Jonas (2006, p. 212) reafirma a necessidade de – ao contrário da perspectiva platônica, que tinha por objetivo o temporal torna-se eterno por meio do Eros – a conservação da espécie possuir conotação de temporalidade. Essa visão horizontal, do caminho que o homem deve tomar, faz-se necessária quando se fala de responsabilidade, ao contrário do que Platão defendia com o Eros voltado para a eternidade e não para a temporalidade.

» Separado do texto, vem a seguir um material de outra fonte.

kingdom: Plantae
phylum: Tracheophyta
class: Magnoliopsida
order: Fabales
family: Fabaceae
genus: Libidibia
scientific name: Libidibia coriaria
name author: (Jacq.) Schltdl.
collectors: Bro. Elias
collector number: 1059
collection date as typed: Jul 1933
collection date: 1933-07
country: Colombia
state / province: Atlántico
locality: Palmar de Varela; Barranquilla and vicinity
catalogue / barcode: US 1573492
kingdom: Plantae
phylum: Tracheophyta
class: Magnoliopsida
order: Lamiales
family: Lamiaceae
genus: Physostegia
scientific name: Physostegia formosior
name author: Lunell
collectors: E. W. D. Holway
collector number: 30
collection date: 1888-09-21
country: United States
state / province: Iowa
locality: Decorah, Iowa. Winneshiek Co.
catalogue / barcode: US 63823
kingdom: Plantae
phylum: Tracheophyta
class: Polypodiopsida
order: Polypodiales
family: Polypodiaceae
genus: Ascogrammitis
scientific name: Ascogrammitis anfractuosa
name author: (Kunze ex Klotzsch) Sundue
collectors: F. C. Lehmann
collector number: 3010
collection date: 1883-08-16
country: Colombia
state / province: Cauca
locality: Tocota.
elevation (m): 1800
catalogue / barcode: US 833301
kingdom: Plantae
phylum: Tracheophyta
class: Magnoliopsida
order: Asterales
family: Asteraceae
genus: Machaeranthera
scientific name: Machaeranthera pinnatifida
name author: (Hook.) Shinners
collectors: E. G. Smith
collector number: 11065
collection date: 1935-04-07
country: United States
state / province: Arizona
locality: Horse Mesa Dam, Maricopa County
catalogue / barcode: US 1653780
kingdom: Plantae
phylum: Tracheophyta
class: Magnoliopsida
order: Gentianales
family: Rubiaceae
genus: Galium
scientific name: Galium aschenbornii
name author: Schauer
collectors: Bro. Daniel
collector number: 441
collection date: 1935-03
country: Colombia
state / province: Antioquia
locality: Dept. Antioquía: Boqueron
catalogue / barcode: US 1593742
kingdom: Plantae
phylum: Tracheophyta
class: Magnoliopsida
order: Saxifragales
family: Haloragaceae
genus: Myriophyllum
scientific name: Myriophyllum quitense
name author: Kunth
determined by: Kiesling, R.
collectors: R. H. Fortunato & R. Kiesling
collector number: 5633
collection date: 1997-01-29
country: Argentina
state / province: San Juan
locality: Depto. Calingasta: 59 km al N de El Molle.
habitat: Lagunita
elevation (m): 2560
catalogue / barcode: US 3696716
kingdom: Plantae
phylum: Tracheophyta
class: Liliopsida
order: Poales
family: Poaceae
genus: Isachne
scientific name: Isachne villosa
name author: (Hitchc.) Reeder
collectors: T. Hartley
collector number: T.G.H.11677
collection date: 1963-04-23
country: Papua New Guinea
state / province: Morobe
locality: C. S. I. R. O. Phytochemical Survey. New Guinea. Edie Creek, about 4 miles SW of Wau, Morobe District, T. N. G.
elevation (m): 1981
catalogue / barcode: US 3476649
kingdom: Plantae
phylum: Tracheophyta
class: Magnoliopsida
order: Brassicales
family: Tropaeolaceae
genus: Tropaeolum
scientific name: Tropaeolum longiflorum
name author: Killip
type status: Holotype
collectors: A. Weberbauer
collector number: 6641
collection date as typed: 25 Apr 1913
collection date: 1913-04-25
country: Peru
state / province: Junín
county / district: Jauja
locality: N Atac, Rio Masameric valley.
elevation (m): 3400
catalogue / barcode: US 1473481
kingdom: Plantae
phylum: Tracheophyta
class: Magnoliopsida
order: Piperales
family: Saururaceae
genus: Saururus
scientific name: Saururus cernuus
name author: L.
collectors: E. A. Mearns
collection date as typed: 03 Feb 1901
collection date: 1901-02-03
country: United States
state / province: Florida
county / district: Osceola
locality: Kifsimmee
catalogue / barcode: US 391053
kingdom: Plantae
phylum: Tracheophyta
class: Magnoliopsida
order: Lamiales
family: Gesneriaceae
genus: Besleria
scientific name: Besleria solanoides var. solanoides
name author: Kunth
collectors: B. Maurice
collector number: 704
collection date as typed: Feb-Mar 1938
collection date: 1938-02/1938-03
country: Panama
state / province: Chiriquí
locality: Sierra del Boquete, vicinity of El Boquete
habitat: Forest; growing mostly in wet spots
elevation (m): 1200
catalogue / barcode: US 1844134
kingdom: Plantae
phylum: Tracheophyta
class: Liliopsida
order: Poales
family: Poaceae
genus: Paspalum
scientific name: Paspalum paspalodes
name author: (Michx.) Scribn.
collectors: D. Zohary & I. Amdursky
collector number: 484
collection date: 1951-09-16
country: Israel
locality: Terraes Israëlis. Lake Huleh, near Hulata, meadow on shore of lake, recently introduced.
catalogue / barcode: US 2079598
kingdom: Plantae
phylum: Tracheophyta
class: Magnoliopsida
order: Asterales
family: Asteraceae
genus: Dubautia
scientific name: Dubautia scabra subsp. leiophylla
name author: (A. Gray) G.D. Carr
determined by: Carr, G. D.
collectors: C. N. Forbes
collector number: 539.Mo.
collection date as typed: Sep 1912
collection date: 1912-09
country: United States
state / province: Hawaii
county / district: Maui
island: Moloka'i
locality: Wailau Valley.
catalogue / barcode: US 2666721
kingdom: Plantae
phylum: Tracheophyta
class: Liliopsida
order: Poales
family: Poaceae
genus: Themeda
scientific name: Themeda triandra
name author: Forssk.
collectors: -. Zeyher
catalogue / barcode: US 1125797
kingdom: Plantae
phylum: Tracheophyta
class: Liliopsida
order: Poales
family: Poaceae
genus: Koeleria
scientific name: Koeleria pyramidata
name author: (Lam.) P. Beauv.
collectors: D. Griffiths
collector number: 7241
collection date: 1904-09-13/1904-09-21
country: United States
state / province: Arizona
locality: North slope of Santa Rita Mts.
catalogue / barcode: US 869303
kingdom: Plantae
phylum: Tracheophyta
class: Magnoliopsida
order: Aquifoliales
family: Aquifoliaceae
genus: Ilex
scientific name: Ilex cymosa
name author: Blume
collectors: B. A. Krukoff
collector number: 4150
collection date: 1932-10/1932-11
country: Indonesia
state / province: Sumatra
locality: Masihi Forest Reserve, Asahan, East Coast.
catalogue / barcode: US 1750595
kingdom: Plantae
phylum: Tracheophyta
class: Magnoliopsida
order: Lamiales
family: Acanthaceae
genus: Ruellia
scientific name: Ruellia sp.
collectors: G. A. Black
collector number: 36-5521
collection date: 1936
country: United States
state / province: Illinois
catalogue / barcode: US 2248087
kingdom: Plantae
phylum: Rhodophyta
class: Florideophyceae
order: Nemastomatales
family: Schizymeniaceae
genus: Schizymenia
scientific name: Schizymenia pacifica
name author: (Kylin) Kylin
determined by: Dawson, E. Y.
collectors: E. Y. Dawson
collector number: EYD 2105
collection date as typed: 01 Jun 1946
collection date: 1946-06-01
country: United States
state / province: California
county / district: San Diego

O que se buscava no Eros platônico, era algo que o tempo não poderia afetar e que nada poderia suceder, não sendo possível, nesse caso, que esse “algo” fosse objeto da
responsabilidade. “Só se é responsável por aquilo que é mutável, ameaçado pela decadência,
em suma, pelo que há de mortal em sua mortalidade” (JONAS, 2006, p. 212).
O que Jonas tenta clarear é que o “bem supremo” está não mais no eixo das ordenadas, mas no das abscissas, portanto, na escala temporal que representa o futuro do sujeito. Esse fim deve ser atingindo de maneira progressiva por intermédio da atividade cumulativa (cognitiva e moral) dos muitos sujeitos que surgirão ao longo dessa escala.
Com a tomada do poder, não planejada, pela tecnologia, a dinâmica histórica ganhou novos aspectos que não se faziam presentes em outras teorias, inclusive a marxista, embora esta fosse a mais propensa a assumir o papel de interlocutor no esforço teórico que Jonas pretende fazer em busca de uma ética da responsabilidade.
Tal situação torna caducas todas as perspectivas anteriores e estabelece deveres para a responsabilidade, cuja magnitude, em comparação com as quais a grande questão que agita os intelectos a respeito de qual seria a melhor sociedade para o homem – se socialista ou individualista, autoritária ou livre – se transforma na questão secundária de saber qual dessas sociedades é mais apta a lidar com situações futuras: uma questão de oportunidade, talvez um imperativo de sobrevivência, mas não mais uma questão de ideologia. (JONAS, 2006, p. 215)
Para Jonas, confiar na razão da história imanente seria algo não mais aceitável, e seria uma banalidade considerar um sentido autorrealizável dos acontecimentos. Jonas conclui que, diante disso e sem um fim sabido, é preciso tomarmos em nossas mãos o processo que segue avante de uma maneira completamente nova.